Supplied data section start

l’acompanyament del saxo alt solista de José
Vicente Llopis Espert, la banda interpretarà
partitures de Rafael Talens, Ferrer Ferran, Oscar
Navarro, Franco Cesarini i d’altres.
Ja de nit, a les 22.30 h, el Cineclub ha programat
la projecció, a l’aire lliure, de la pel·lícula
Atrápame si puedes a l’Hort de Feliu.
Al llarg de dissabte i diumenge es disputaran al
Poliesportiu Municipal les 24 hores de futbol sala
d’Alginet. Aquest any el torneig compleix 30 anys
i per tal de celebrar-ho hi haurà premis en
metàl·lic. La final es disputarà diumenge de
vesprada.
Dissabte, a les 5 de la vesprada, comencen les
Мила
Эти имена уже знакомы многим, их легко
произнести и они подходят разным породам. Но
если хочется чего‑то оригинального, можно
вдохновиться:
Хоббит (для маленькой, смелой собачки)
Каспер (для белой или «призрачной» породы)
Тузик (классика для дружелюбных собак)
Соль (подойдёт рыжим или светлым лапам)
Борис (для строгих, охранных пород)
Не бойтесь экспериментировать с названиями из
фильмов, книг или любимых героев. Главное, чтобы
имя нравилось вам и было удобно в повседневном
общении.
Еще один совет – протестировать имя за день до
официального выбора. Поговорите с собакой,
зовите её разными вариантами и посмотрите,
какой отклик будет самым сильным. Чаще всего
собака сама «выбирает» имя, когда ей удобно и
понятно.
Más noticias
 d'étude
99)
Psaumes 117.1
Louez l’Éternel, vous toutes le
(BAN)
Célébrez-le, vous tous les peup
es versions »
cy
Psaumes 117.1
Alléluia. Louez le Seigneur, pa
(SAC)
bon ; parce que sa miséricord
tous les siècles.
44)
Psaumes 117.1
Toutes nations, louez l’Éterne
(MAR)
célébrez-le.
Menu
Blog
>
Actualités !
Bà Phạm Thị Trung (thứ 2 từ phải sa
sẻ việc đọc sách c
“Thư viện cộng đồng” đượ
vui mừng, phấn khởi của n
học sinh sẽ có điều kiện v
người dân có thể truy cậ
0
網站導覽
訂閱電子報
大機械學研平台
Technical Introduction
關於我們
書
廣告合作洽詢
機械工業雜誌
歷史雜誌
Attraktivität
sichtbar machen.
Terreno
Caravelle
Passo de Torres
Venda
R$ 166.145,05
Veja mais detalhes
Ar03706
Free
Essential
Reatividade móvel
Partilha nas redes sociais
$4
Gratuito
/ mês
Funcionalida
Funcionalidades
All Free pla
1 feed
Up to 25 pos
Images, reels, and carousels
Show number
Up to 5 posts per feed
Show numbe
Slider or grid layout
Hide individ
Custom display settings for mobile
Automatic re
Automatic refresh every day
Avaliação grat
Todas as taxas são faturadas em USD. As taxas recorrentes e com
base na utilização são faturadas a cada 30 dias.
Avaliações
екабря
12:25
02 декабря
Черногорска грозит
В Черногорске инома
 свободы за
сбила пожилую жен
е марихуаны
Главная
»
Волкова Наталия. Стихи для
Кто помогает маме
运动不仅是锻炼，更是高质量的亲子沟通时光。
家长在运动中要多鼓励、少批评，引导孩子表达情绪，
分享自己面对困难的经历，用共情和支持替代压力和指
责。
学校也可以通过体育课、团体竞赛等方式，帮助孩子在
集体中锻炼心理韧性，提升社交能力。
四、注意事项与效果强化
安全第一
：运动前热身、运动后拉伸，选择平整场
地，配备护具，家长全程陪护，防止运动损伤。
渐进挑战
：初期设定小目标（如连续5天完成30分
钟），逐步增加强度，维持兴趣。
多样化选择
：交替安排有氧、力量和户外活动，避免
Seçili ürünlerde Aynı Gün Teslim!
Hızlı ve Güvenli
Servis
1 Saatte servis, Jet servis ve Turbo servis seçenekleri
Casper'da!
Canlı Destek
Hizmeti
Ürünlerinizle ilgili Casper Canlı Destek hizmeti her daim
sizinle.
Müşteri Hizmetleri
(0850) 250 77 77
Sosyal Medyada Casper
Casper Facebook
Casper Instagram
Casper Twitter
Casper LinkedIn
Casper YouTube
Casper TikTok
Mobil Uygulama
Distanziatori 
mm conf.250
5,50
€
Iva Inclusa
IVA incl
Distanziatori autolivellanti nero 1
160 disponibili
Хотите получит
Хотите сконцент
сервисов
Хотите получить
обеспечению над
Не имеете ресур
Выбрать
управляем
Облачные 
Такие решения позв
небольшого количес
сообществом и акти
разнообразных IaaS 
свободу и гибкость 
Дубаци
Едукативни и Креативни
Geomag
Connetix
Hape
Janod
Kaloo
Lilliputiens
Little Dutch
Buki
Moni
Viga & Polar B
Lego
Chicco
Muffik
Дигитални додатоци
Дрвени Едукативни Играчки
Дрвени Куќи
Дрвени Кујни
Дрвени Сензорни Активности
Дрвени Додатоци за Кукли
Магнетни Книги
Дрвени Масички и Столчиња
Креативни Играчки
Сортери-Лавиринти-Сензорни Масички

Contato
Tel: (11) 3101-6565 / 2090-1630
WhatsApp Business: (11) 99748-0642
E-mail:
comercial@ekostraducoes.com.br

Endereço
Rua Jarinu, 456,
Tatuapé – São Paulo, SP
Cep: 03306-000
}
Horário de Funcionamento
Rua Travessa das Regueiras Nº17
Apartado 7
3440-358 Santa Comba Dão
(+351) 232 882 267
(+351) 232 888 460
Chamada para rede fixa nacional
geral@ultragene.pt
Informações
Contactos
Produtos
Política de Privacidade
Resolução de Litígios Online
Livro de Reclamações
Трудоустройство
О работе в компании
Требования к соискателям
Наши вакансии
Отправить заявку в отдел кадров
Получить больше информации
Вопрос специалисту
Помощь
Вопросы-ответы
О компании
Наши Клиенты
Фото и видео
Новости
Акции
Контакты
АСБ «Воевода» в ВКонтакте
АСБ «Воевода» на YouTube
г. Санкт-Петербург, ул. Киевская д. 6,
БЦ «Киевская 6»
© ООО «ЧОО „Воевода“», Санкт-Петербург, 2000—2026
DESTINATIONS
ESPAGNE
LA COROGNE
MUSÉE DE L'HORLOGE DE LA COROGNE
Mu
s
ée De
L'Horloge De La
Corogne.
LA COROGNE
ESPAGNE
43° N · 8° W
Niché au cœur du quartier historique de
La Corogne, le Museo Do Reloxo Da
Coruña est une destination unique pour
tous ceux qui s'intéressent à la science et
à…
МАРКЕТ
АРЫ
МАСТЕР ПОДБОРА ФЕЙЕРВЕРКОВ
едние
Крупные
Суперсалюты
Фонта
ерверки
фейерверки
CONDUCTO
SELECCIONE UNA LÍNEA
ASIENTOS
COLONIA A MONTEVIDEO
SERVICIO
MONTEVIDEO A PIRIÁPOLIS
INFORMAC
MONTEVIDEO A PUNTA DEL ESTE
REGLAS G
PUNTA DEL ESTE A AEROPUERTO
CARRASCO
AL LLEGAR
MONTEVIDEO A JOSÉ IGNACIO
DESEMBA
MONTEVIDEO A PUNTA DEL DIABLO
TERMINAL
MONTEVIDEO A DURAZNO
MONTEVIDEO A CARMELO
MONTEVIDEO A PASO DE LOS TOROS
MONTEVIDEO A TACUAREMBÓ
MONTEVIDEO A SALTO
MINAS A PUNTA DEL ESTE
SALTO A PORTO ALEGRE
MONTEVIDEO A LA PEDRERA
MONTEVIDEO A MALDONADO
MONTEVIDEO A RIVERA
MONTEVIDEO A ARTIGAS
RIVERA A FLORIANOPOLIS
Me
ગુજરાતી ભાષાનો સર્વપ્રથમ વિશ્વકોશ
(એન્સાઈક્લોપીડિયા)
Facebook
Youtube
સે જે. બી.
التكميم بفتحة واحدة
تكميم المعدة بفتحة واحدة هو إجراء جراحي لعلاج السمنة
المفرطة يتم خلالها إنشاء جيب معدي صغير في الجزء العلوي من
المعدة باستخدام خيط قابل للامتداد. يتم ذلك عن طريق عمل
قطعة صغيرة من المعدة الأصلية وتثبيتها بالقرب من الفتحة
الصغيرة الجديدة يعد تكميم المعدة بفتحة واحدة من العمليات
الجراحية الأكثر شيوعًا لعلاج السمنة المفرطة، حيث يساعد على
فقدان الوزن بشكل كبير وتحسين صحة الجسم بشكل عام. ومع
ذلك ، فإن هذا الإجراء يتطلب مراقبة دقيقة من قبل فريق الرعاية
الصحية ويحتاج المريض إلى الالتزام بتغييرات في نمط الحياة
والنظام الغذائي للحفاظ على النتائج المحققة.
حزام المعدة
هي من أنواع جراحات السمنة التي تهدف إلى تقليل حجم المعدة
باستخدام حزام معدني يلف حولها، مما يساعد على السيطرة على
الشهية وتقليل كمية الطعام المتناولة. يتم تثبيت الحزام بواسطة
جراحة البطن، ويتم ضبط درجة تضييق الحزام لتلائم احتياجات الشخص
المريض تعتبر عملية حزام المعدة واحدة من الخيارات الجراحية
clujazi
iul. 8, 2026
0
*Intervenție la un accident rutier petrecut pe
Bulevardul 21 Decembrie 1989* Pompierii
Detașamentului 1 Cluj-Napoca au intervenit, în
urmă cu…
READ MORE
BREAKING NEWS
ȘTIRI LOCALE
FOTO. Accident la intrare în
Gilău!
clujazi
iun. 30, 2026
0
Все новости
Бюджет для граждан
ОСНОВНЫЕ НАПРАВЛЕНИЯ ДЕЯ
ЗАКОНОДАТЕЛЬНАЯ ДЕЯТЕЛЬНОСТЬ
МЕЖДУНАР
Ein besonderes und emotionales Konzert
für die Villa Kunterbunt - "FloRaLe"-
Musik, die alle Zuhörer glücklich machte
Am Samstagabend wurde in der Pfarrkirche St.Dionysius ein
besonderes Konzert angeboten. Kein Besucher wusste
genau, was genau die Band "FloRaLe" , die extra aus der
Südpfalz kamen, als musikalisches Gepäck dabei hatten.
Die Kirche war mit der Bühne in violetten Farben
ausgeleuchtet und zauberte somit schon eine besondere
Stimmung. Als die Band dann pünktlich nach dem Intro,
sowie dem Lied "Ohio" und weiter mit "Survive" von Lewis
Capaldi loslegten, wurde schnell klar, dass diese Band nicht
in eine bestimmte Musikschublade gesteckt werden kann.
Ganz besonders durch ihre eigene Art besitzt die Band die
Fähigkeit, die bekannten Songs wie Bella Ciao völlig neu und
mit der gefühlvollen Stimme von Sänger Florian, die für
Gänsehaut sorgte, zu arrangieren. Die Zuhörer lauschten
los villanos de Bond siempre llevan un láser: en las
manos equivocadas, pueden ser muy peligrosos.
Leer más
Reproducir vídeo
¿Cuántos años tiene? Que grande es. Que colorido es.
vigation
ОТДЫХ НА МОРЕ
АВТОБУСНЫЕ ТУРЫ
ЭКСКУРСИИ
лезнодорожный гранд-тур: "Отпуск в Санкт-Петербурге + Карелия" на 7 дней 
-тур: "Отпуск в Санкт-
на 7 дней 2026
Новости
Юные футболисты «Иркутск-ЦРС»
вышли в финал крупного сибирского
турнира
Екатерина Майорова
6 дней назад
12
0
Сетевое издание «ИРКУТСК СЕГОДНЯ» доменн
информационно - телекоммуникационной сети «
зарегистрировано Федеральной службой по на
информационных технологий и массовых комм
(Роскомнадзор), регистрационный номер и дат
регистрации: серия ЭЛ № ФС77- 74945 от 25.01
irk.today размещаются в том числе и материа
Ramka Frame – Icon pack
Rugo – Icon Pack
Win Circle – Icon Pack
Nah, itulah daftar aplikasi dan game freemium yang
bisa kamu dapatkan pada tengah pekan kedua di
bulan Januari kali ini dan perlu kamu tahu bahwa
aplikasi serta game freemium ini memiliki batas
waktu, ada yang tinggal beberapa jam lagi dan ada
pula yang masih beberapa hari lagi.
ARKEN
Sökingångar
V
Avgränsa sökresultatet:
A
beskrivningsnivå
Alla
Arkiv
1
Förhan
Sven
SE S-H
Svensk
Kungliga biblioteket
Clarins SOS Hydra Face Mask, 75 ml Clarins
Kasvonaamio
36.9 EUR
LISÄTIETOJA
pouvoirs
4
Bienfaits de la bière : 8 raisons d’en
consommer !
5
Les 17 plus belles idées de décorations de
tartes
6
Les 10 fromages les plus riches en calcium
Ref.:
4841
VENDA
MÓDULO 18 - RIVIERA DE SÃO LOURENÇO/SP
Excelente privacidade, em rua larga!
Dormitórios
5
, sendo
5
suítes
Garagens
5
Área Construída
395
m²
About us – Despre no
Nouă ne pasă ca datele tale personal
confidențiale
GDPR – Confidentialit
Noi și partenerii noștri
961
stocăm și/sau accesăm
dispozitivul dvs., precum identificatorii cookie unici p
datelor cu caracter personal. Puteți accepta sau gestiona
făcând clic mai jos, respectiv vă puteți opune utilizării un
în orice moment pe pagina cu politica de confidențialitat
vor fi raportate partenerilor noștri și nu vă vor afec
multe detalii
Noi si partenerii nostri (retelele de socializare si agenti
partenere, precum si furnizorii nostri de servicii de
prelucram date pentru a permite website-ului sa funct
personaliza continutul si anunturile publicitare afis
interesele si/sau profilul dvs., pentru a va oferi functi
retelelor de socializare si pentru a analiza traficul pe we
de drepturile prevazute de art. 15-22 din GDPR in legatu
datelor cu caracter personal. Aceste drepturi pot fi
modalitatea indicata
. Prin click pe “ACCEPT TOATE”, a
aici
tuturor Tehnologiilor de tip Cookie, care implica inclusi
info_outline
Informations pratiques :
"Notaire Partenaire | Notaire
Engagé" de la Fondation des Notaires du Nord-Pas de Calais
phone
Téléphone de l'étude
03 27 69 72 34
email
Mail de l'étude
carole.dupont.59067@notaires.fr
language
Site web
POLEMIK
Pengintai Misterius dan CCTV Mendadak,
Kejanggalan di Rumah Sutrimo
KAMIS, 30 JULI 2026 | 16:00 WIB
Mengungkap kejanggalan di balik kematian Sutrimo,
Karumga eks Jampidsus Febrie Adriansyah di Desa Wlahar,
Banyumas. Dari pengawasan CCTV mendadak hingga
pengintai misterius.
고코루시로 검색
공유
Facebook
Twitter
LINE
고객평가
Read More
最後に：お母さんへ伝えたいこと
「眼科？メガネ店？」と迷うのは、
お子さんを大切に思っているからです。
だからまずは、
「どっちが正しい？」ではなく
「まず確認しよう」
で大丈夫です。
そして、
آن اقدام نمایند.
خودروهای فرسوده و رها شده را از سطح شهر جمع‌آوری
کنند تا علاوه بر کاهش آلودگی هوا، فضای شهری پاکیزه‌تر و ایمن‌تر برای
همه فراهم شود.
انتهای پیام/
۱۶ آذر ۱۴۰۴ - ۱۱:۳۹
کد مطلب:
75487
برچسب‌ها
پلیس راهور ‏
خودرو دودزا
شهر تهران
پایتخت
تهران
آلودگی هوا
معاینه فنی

Supplied data section end

• The task: Reproduce the data verbatim, starting at its first line and stopping after the line that contains "Не бойтесь экспериментировать с названиями из".

• Answer to this exercise:
l’acompanyament del saxo alt solista de José
Vicente Llopis Espert, la banda interpretarà
partitures de Rafael Talens, Ferrer Ferran, Oscar
Navarro, Franco Cesarini i d’altres.
Ja de nit, a les 22.30 h, el Cineclub ha programat
la projecció, a l’aire lliure, de la pel·lícula
Atrápame si puedes a l’Hort de Feliu.
Al llarg de dissabte i diumenge es disputaran al
Poliesportiu Municipal les 24 hores de futbol sala
d’Alginet. Aquest any el torneig compleix 30 anys
i per tal de celebrar-ho hi haurà premis en
metàl·lic. La final es disputarà diumenge de
vesprada.
Dissabte, a les 5 de la vesprada, comencen les
Мила
Эти имена уже знакомы многим, их легко
произнести и они подходят разным породам. Но
если хочется чего‑то оригинального, можно
вдохновиться:
Хоббит (для маленькой, смелой собачки)
Каспер (для белой или «призрачной» породы)
Тузик (классика для дружелюбных собак)
Соль (подойдёт рыжим или светлым лапам)
Борис (для строгих, охранных пород)
Не бойтесь экспериментировать с названиями из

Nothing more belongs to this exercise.